— Это точно, — сказал Сигизмунд.
Мать будто не расслышала.
— С Анастасией этой своей связался бы — и то понятнее… Просто дурь в башке у бабы. А тут… Мертвечинкой от нее попахивает. Вон, как торжествовала, когда я приходила! Глаза тебе отвела, точно говорю. Исчезла, говоришь? Такие не исчезают. Гляди, явится через год с дитем, на жабу похожим, скажет — «твой», а ты и поверишь…
— Мать, да ты что!.. Ты что несешь!.. — Сигизмунд едва верил собственным ушам. От слов матери пахнуло диким, древним суеверием, верованиями людей, которые действительно жили в лесу и молились колесу. — Мать, ты же христианка! Тебе ксендзы язык отрежут, если узнают!..
— Послушай меня, Гоша. Дед занимался чем-то нечистым. Что у него на уме было — мы не знали, а он не говорил. С годами еще скрытней стал. Да и дома постоянно жить начал только к старости, а так все в разъездах…
— Это дед тебе говорил, что нечистым занимается? — спросил Сигизмунд.
— Это я тебе говорю! Не знаю я, какие он там ДнепроГЭСы восстанавливал… Захожу к нему как-то раз, а у него…
— Что у него?
— Запах у него в комнате, вот что!
— И чем пахло-то? Портянками?
— Не шути с этим! Мертвечиной, вот чем!
Истовость, появившаяся в лице матери, очень не понравилась Сигизмунду, и он поспешил сменить тему:
— Так что там у тебя в конверте? Облигации дедовы?

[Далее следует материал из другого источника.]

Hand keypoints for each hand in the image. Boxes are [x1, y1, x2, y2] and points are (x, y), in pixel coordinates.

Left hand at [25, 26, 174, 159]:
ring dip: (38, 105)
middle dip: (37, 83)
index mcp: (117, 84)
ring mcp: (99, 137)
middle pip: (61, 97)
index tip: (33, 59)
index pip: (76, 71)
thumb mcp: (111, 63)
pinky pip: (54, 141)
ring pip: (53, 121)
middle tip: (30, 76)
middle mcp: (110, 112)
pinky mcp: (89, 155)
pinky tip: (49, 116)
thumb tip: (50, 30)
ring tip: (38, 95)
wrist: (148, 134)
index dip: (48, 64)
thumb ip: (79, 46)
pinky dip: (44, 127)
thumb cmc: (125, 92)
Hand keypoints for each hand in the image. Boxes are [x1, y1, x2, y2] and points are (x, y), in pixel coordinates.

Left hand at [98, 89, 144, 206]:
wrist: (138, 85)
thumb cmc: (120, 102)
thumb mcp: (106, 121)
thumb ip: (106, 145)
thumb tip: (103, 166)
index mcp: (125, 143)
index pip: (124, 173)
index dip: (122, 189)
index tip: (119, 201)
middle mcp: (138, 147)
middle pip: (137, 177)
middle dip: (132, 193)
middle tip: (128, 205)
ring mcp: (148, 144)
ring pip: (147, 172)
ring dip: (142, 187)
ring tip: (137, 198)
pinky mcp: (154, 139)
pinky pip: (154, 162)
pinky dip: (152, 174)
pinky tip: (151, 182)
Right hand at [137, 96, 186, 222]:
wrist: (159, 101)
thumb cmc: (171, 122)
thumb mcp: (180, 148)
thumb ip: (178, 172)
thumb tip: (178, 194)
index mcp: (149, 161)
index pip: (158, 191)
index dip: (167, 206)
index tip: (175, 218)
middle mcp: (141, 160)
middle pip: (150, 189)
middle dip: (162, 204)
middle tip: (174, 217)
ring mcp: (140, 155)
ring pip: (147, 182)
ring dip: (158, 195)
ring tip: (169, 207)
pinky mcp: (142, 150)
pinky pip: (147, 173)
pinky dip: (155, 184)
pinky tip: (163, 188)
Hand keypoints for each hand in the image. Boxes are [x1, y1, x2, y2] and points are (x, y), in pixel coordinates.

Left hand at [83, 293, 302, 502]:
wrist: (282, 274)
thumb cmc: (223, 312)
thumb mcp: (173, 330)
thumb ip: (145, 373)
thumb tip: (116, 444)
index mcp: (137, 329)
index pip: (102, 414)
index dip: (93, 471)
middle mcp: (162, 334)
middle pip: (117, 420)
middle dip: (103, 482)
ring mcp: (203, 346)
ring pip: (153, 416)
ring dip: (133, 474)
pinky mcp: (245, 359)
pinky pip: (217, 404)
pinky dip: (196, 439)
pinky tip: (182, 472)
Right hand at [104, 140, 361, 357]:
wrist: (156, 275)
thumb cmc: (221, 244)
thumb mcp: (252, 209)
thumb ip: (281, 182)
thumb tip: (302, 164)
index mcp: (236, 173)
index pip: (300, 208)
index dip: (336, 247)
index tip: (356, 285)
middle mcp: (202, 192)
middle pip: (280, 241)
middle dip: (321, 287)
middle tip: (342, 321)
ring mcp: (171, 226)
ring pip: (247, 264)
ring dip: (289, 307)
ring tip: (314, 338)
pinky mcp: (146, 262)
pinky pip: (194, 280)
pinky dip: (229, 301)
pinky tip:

Мать накрыла конверт ладонью:
— Где-то за полгода до смерти заводит дед со мной разговор. Нарочно так устроил, чтобы наедине мы остались. Вот, говорит, Ангелина, помру… Я ему говорю: ты чего помирать-то собрался? Вроде, не болел. А он меня не слушает. Свое твердит. Помру, говорит, квартира вам останется и гараж. Квартира — ладно, мол, что с ней сделается. Она не ведомственная, не выселят. А вот гараж — там всяк может повернуться. Гараж, мол, Ангелина, сама понимаешь: кирпичный, просторный, хоть огурцы в бочках засаливай. Но ведомственный он. Я тут, конечно, затеял кое-что, чтобы за Борисом оставили.
Дед умер зимой семидесятого, когда уже начинался гаражный бум. Почему семье старого большевика позволили оставить за собой гараж — кирпичный, да еще в центре города, да еще ведомственный — для Сигизмунда всегда было загадкой. Однако ворошить эту тайну у Сигизмунда никогда особой охоты не было. Не буди лиха, пока оно тихо. Оставили — и ладно. Рассказ матери кое-что прояснял. Правда, пока не все.
— Так что, — лениво спросил Сигизмунд, дитя перестройки, — у деда, поди, ОСОБЫЕ ЗАСЛУГИ перед родимой партией водились?
— Не знаю уж, какие там у него заслуги, особые или не особые… Я ему говорю: зачем нам гараж-то, дед? У тебя и машины-то нету, на казенной ездишь. А он вдруг кулачищем по столу как грохнет и орет на меня, аж кровью налился: мол, ты ничего не понимаешь и не суйся. — Мать, рассказывая, разволновалась, на скулах пятна проступили. Сигизмунд даже подивился: столько лет прошло, а она все переживает давний разговор. Будто вчера было.